BEGIN Text section
Here are some tips.  Don't put it directly on hardwood floors or plywood.  Carpet and / or carpet pads helps a lot.  I used a product called Celotex on top of my plywood before covering with indoor / outdoor carpet and it worked well enough for my layout.

 

Also, if you run your trains all out, it's going to get really loud...period.

 

 

 

I use FasTrack and have not found it be significantly noisier than any other 'tubular' type track. The most significant factor that I have found is the construction of the base. If your   layout surface is built in such a way as to reduce vibration transfer, then any track will be much quieter. I use the fibre insulation boards intended for use under hardwood floors on top of my MDF deck surface. I then cover this with grass mat, and then fix my FasTrack on top of that with screws that do not go all the way through to the MDF. This provides plenty of grip to stop the track from moving, but does not transfer any sound through to the framework. Even simple measures such as fitting felt pads under the legs of a layout will help to prevent sound vibrations from being transferred to the floor. Sticking sound deadening pads, such as those used in cars, to the underside of any large flat surfaces will also help to deaden transmitted sounds.

Originally Posted by audi:

I found the best way  to reduce noise was to sell my Fastrak and buy Atlas 21st century track. Fastrack has some great features but the hollow rail is not one of them. Fred

While perhaps said with humor, this has an element of truth to it.  I went to extreme lengths and work to quiet my all-Fasttrack layout years ago,w hen I first had Fastrack.  I succeeded through a lot of work in greatly reducing the noise - my suggestions are contained in a thread already linked to earlier in this thread.  But when I switched to all-Atlas track (except for retaining Fastrack switches-simply the best swtiches and the best product Lionel makes) late last year, the noise level in my trainroom dropped remarkably.  N.Q.D.Y. has a point, that Fastrack may not be that much noisier than other tubular track, at least if you are comparing that track on carpeted floors, but it is noisy, and ultimately, there is only so much you can do about it. 

I am with Nicole here, fastrack is no noisier then almost any other track brand. I screwed mine down to 5 ply birch plywood and the sound is minimal. After doing scenery it is even quieter. 

 

All this angst over sound deadening for fastrack is a waste of time. Putting cork or something else on the bottom of each piece of track, what a giant waste of time and money! But if you think these things will work then just do it, I'll run trains. 

Originally Posted by david1:

I am with Nicole here, fastrack is no noisier then almost any other track brand. I screwed mine down to 5 ply birch plywood and the sound is minimal. After doing scenery it is even quieter. 

 

All this angst over sound deadening for fastrack is a waste of time. Putting cork or something else on the bottom of each piece of track, what a giant waste of time and money! But if you think these things will work then just do it, I'll run trains. 

The sound absorption material in the hollow bays of the track really does help! Tap a regular piece when it's in your hand. Then, put some of anything in the bays. Now hold it tap it. It now sounds solid.

A quiet train running is much more enjoyable. It's nice to be able to hold a conversation when they are running.
END Text section
* _To-do item_:
Copy the track noise discussion from "The sound absorption" up to and including "they are running.", replacing "bays" with "channels". The dataset entries are separate material, not part of the track noise discussion.
BEGIN Data listing
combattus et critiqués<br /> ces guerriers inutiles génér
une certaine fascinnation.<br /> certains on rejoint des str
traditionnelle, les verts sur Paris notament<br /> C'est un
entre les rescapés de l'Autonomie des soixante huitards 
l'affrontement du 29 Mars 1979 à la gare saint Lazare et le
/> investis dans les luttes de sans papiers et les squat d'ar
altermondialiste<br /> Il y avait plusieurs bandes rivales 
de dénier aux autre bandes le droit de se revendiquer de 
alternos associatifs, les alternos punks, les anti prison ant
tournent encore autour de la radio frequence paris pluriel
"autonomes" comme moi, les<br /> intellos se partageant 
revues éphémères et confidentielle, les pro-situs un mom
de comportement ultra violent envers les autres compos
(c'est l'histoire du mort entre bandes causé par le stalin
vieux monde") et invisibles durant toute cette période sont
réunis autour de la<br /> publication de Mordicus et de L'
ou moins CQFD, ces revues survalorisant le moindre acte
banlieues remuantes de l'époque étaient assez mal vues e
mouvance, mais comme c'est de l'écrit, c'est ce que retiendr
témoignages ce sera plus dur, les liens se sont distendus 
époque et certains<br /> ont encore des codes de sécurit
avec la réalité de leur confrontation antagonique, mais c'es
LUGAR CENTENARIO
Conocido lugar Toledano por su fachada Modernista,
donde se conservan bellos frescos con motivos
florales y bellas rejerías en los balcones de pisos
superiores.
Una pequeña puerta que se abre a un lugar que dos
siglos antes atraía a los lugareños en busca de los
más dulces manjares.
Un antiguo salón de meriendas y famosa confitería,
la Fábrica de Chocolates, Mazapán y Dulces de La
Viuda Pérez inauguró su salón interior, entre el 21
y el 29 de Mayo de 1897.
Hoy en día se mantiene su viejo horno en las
END Data listing
BEGIN Data listing
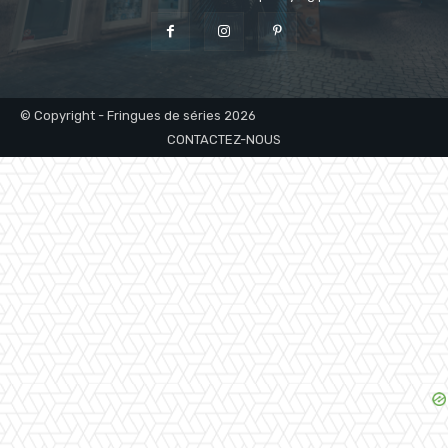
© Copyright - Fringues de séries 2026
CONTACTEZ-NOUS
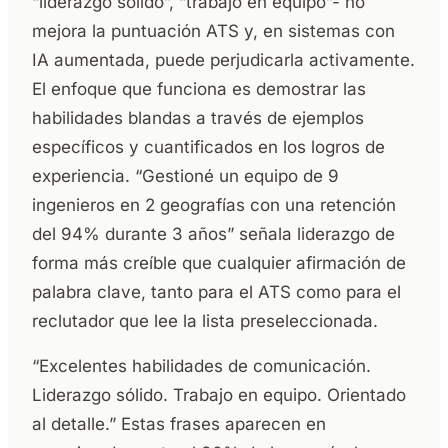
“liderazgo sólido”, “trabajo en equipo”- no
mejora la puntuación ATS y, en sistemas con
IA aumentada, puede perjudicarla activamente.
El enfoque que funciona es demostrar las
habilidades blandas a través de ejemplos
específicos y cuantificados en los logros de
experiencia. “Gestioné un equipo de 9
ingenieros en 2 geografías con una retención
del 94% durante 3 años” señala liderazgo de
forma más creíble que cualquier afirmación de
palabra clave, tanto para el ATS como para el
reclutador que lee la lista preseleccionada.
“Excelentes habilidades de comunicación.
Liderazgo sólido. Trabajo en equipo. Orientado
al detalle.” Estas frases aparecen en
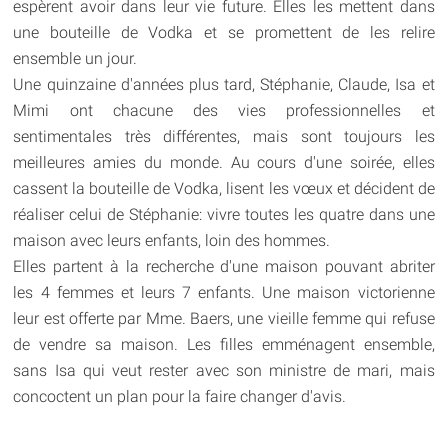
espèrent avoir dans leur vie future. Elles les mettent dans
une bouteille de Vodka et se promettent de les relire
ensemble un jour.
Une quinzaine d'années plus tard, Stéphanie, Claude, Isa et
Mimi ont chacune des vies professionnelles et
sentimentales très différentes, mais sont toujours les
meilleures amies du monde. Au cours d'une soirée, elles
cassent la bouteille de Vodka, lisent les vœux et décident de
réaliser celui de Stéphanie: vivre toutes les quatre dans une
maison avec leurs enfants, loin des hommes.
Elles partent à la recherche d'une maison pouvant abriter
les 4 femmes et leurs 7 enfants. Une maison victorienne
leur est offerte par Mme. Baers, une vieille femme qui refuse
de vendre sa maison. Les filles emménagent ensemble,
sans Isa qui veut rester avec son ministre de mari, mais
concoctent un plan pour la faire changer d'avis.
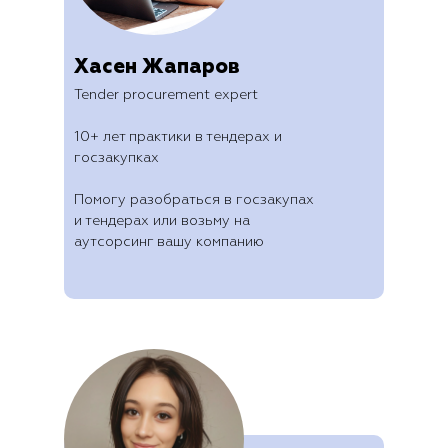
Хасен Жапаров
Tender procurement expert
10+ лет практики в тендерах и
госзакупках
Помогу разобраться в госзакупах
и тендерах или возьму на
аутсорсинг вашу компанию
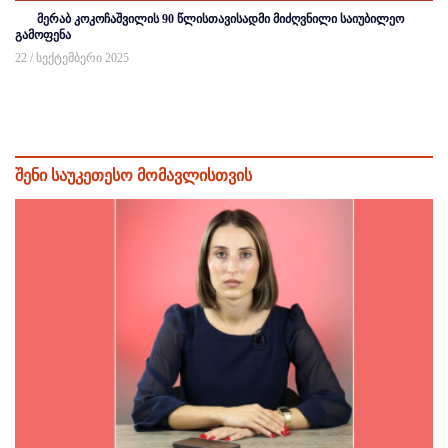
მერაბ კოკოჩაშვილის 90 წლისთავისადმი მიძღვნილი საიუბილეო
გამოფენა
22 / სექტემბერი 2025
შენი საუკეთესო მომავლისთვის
END Data listing
BEGIN Data listing
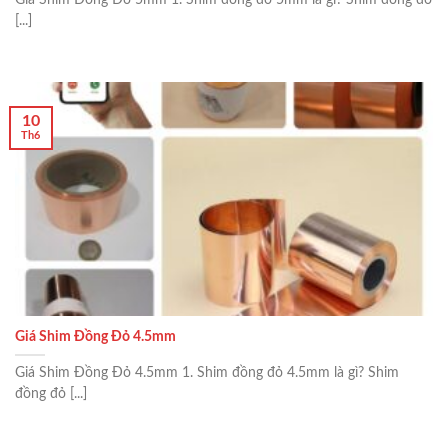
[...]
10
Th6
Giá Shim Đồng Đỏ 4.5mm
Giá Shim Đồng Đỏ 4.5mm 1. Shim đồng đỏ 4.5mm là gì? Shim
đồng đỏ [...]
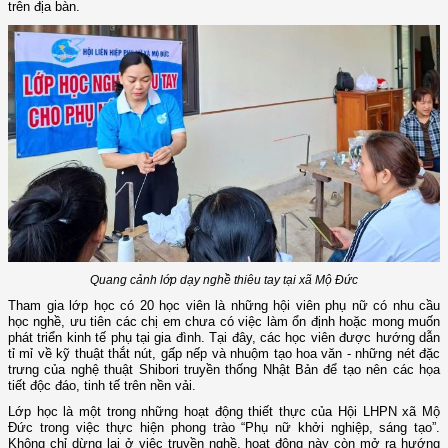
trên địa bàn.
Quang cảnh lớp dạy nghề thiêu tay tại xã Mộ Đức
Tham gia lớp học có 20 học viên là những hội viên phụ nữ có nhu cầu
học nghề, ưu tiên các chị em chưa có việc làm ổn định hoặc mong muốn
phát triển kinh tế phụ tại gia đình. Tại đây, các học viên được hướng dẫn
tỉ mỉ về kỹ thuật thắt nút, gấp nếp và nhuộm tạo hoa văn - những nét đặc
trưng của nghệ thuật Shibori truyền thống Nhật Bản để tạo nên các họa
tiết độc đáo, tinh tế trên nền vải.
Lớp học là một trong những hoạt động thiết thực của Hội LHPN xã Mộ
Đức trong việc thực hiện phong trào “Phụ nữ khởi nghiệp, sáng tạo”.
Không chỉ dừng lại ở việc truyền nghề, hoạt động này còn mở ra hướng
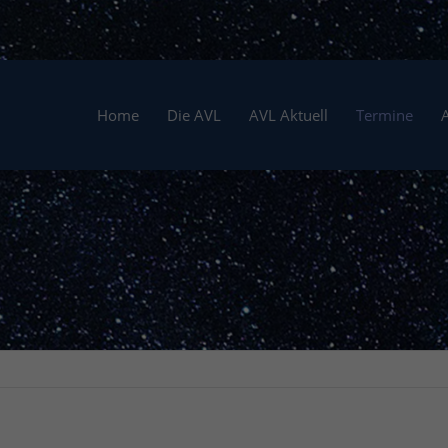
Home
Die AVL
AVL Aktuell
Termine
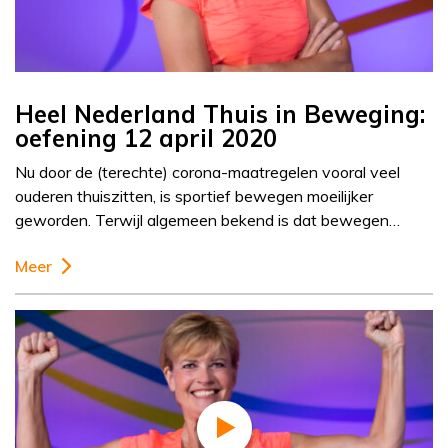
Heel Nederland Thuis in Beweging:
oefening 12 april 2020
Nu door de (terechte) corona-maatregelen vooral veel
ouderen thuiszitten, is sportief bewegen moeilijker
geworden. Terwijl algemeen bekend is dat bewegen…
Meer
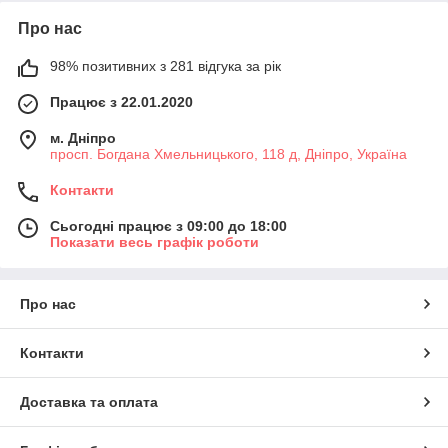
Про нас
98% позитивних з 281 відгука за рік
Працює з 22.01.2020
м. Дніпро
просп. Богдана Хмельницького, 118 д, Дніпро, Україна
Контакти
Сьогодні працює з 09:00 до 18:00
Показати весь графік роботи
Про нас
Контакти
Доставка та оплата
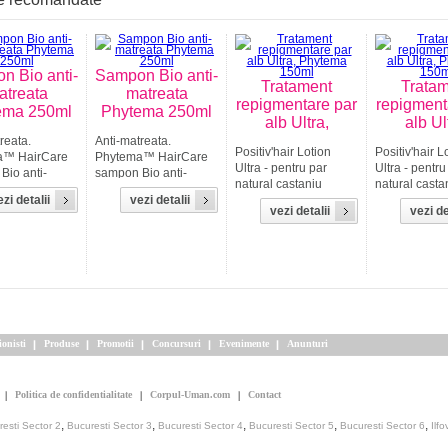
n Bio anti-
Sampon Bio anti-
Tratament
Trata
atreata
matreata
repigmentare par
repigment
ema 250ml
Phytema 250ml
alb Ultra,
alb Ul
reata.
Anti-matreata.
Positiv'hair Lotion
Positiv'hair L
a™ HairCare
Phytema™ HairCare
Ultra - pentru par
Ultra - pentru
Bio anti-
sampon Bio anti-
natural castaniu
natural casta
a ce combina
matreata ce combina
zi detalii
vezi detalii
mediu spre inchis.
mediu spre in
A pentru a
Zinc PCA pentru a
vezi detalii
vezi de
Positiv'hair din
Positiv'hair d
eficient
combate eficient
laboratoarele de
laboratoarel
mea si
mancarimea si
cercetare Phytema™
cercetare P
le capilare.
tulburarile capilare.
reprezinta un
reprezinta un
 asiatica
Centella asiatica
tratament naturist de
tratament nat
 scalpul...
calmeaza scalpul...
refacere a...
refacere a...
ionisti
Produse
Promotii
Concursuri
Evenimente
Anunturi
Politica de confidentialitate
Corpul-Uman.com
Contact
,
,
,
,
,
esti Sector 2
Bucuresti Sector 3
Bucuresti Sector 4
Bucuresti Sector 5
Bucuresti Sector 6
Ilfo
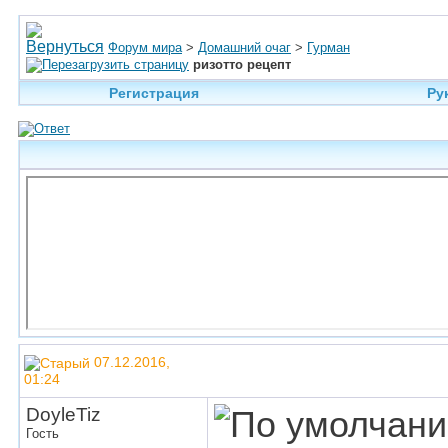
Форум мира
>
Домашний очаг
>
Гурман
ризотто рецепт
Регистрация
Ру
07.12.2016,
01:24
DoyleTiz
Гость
END Data listing
* _Task answer_:
The sound absorption material in the hollow channels of the track really does help! Tap a regular piece when it's in your hand. Then, put some of anything in the channels. Now hold it tap it. It now sounds solid.

A quiet train running is much more enjoyable. It's nice to be able to hold a conversation when they are running.